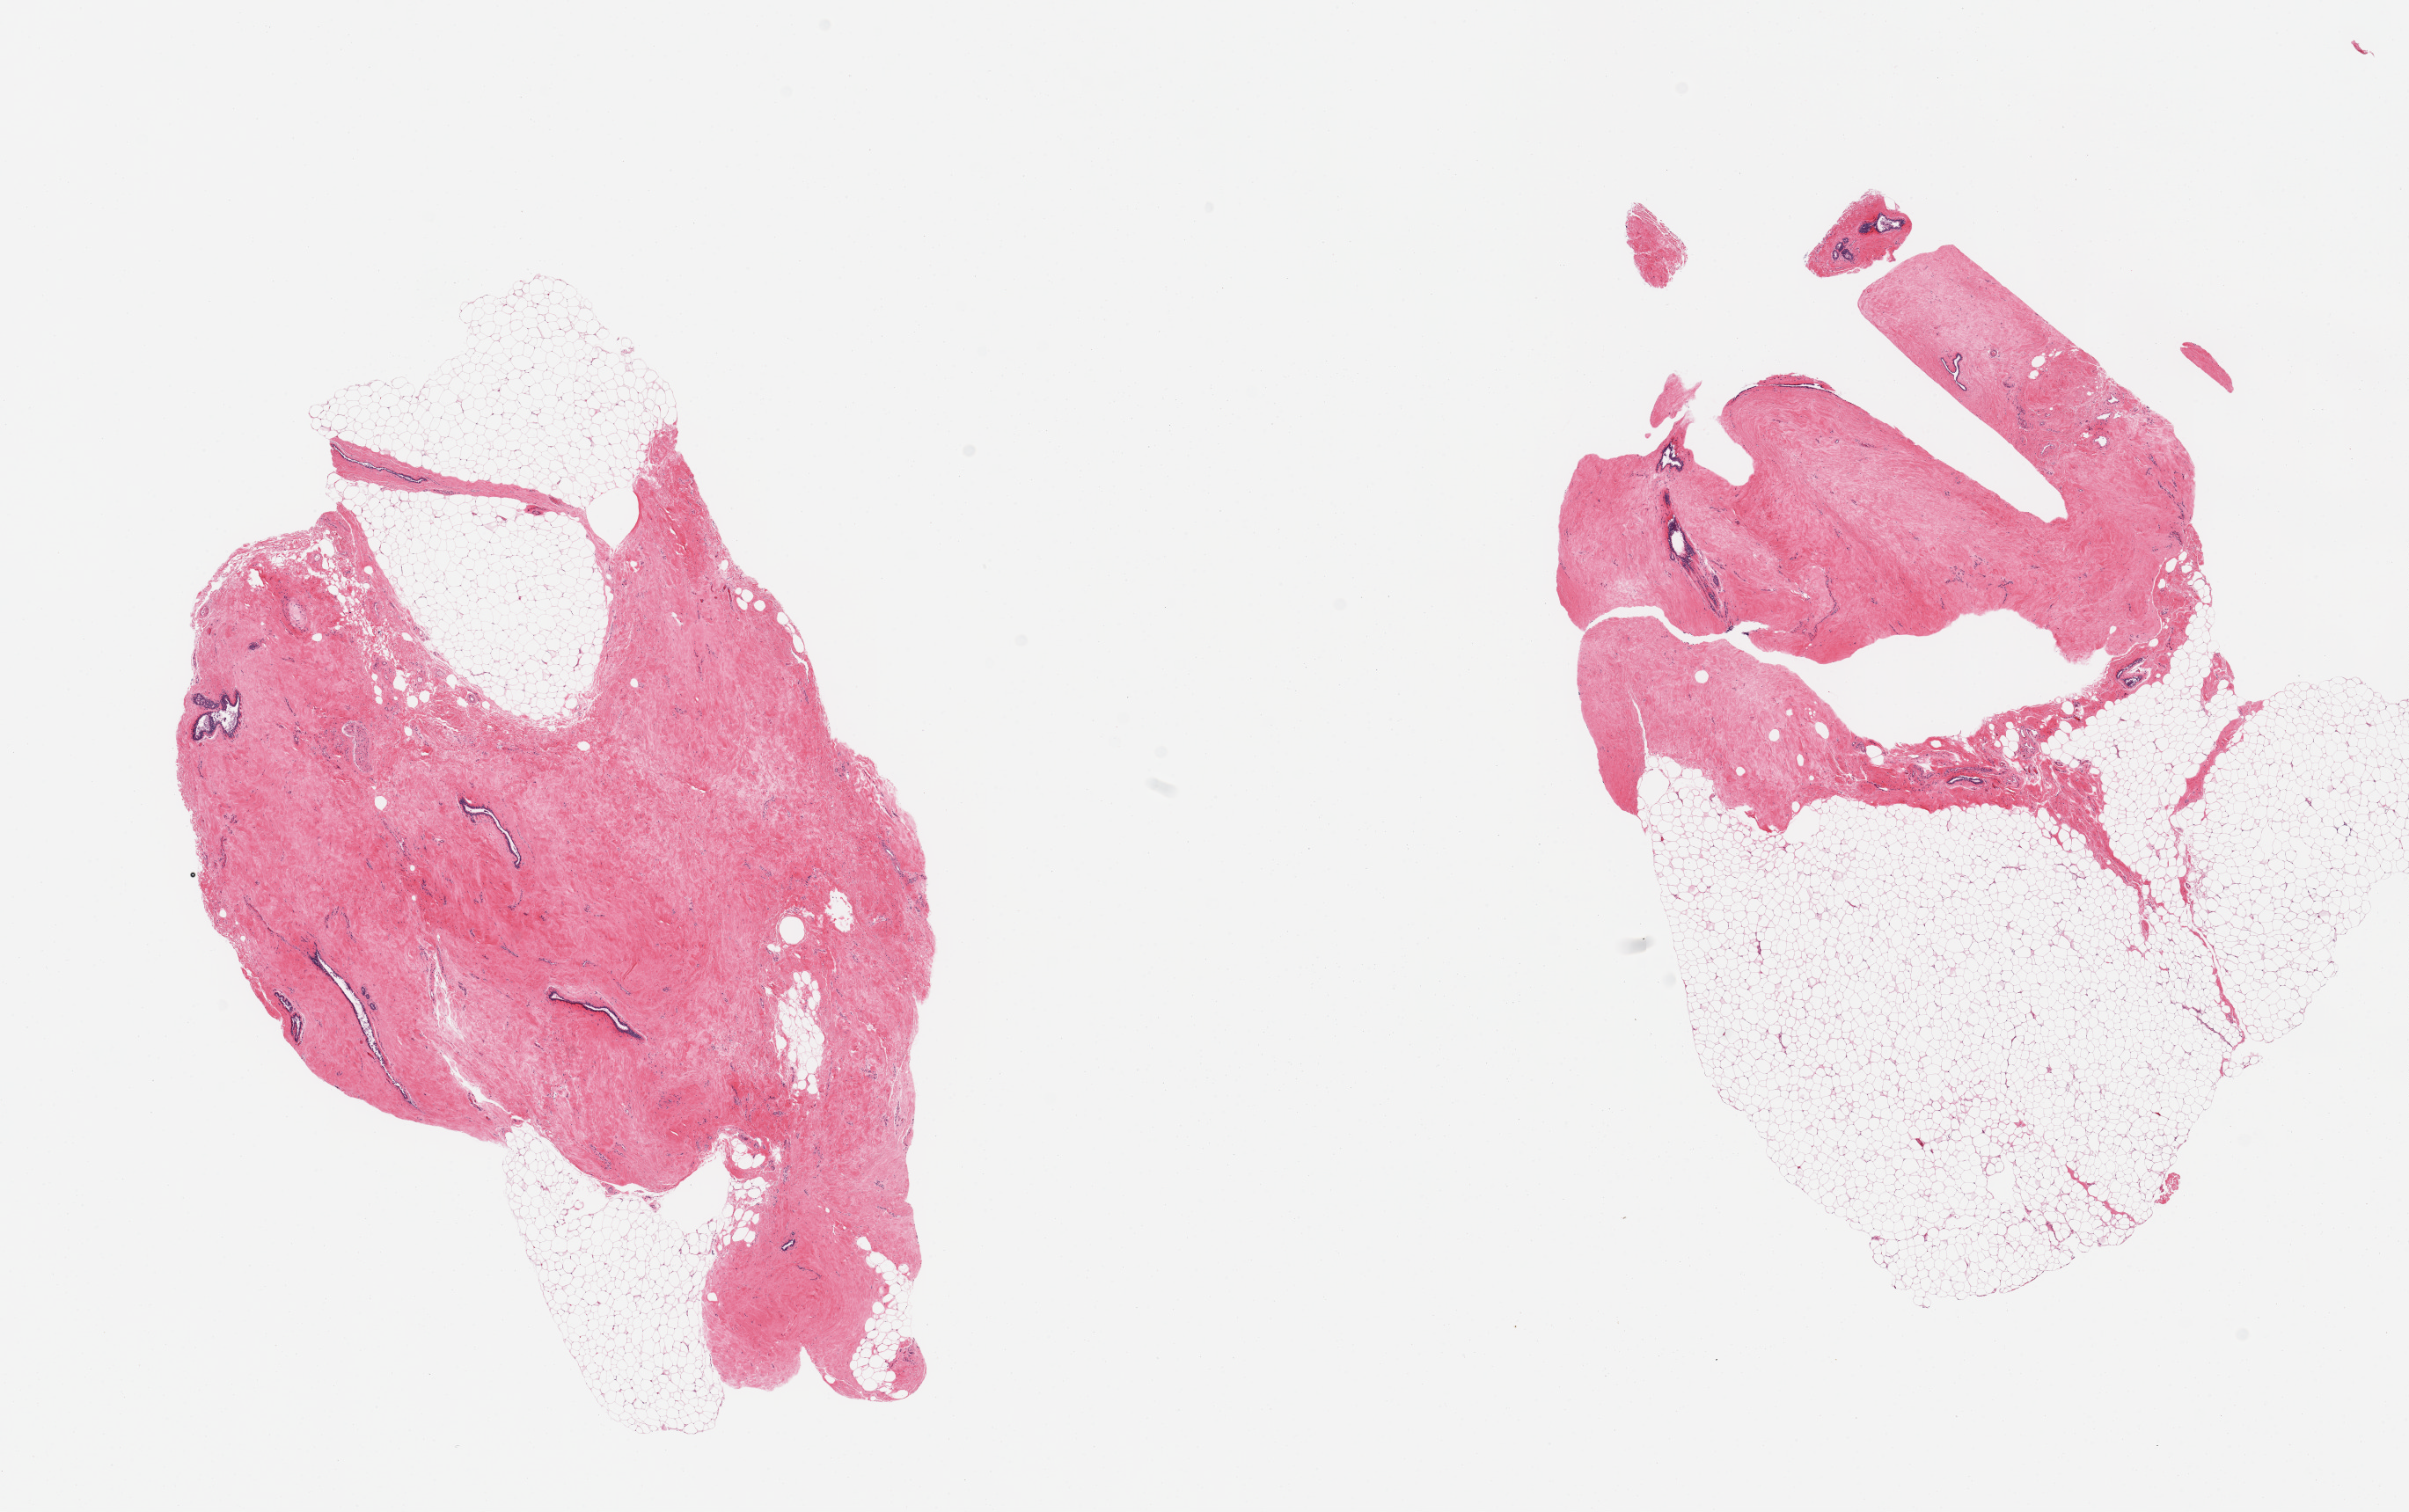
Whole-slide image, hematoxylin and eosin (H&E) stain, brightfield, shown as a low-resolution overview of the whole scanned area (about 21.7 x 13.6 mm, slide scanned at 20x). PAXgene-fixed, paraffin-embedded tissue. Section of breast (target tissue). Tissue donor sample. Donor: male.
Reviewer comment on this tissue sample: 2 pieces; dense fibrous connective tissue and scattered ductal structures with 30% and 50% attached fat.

--

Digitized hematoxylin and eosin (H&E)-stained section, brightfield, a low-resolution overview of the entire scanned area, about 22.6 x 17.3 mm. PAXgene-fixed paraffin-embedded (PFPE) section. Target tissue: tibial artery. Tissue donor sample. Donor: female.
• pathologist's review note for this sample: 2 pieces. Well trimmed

--

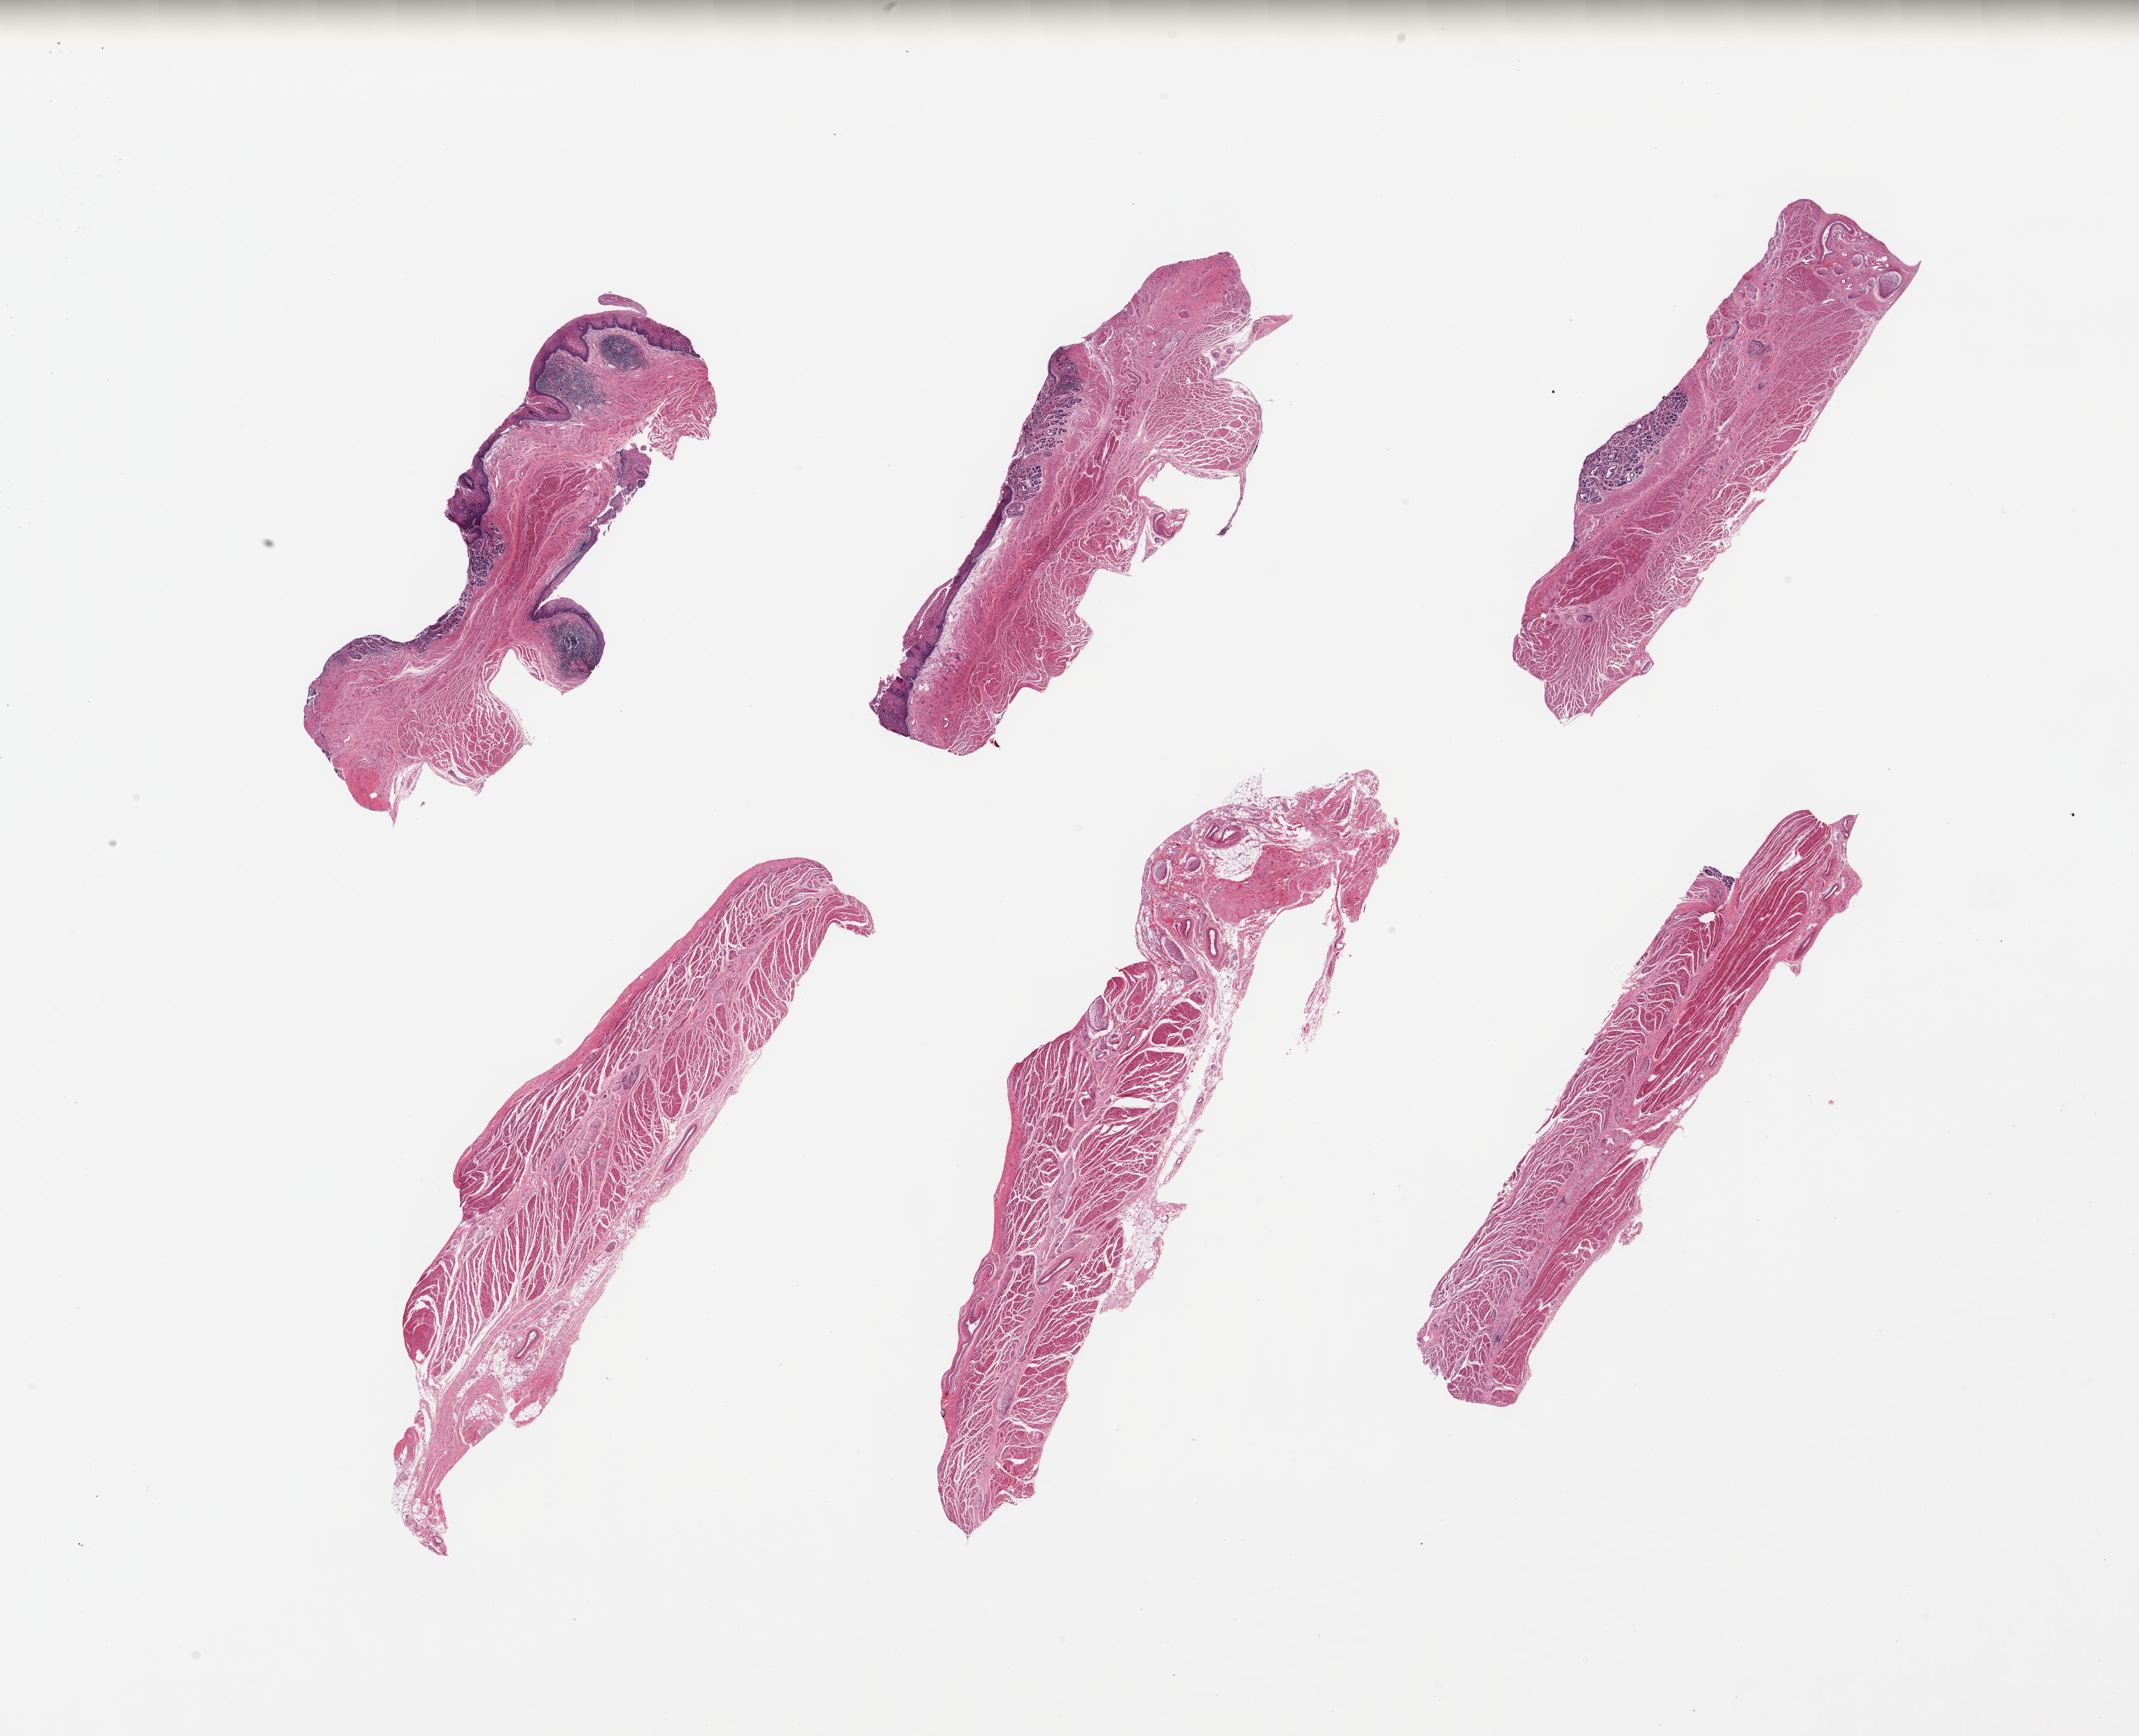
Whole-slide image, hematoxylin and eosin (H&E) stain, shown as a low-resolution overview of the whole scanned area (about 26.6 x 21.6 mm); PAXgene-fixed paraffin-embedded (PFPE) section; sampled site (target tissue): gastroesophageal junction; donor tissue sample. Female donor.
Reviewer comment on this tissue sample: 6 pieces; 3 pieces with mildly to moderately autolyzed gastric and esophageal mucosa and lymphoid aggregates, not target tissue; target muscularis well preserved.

--

If a line in the entries above contains "pieces", report it.

**Exercise output**:
Reviewer comment on this tissue sample: 2 pieces; dense fibrous connective tissue and scattered ductal structures with 30% and 50% attached fat.
• pathologist's review note for this sample: 2 pieces. Well trimmed
Reviewer comment on this tissue sample: 6 pieces; 3 pieces with mildly to moderately autolyzed gastric and esophageal mucosa and lymphoid aggregates, not target tissue; target muscularis well preserved.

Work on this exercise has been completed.